L’usine de Mega Bloks située à Montréal réduira ses activités manufacturières à compter du mois de septembre, en route vers une fermeture au premier trimestre de 2021, une décision du géant américain Mattel qui entraînera le licenciement de 580 employés sur quelques mois.

Mattel, qui a acquis Mega Brands pour 460 millions $US en 2014, a indiqué dans un communiqué vendredi que le geste s’inscrit dans un « effort de maximisation de l’efficience de notre chaîne d’approvisionnement globale ». La décision, d’abord éventée par La Presse, ne touche pas le groupe de 235 employés oeuvrant dans les services corporatifs, de design et de développement.

« Ce fut un privilège d’avoir des activités manufacturières à Saint-Laurent. Dans un effort de maximisation de l’efficience de notre chaîne d’approvisionnement globale, dans l’ensemble de l’entreprise, nous consoliderons nos activités manufacturières ayant cours à Saint-Laurent avec celles d’autres usines de notre réseau. Nous sommes reconnaissants de l’importante contribution que l’équipe manufacturière de Saint-Laurent a apportée à Mega », a indiqué un porte-parole de Mattel dans une déclaration écrite.

L’ancêtre de Mega Bloks, Ritvik, a été fondé en 1967 par Victor et Rita Bertrand. Les autres établissements capables de produire les petits blocs de couleur qui ont fait la réputation de la compagnie, concurrent de Lego, sont situés en Chine et au Mexique, selon un porte-parole.

Outre Mega Bloks, l’immense portefeuille de Mattel comprend les produits Barbie, Hot Wheels, Uno et Fisher-Price. Au troisième trimestre de 2019, plus de la moitié de ses revenus ont été générés en Amérique du Nord, comparativement à 25 % pour les pays d’Europe et du Moyen-Orient, à 13 % en Amérique latine et à 6 % dans l’Asie-Pacifique.

La catégorie des figurines et des jeux de construction se classait au quatrième rang des ventes de Mattel, un palmarès dominé par les poupées et les produits divers pour tout-petits. La compagnie croit que ses revenus de 2019 seront supérieurs à 5 milliards $US. À court et moyen termes, a-t-elle indiqué au mois d’octobre, ses priorités consistent à renforcer la rentabilité et à accroître ses revenus.

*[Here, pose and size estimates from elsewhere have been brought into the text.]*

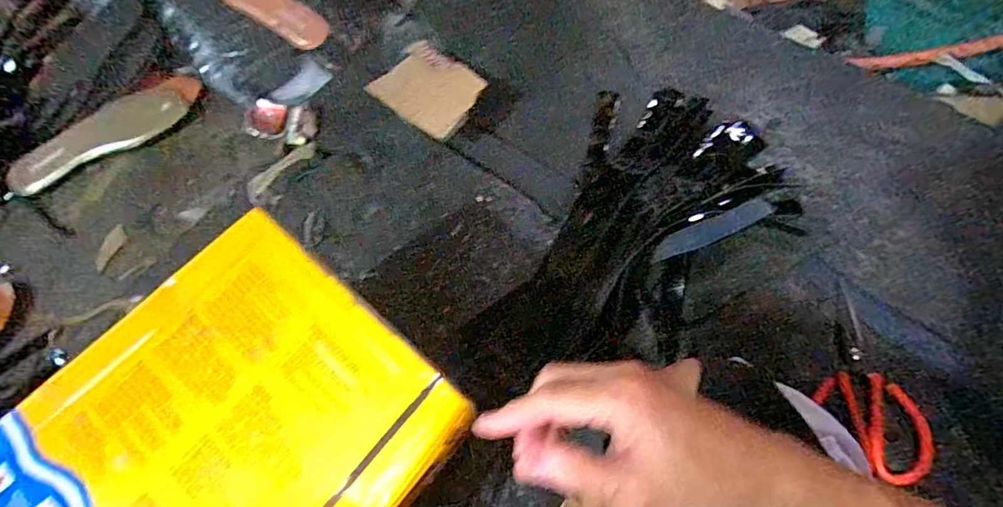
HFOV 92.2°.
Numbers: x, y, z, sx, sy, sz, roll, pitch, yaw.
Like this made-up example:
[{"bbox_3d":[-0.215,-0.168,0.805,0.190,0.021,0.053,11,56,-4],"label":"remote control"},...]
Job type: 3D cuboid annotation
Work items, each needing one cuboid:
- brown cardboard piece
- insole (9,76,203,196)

Le cours de l’action de Mattel a terminé en baisse de 1 % à 14,28 $US vendredi sur le Nasdaq. Il a perdu environ 48 % depuis quatre ans.

Acquisition

Lorsque Mattel a fait l’acquisition de Mega Brands en 2014, le président et chef de la direction de l’entreprise montréalaise, Marc Bertrand, avait évoqué à l’époque une « excellente transaction ». « Il n’existe pas de meilleur partenaire pour le futur », avait affirmé M. Bertrand lors d’une conférence téléphonique, car cela permettrait à Mega Brands d’étendre sa portée dans des marchés clés comme le Brésil et l’Asie.

« Nous accueillons nos nouveaux collègues et nos nouvelles marques de commerce de Mega Brands avec un énorme respect pour ce qu’ils ont bâti et un grand enthousiasme pour ce que nous pouvons bâtir ensemble », avait affirmé le p.-d.g. de Mattel, Bryan Stockton. Les négociations s’étaient étirées sur quelques mois, mais les discussions avaient débuté un an plus tôt.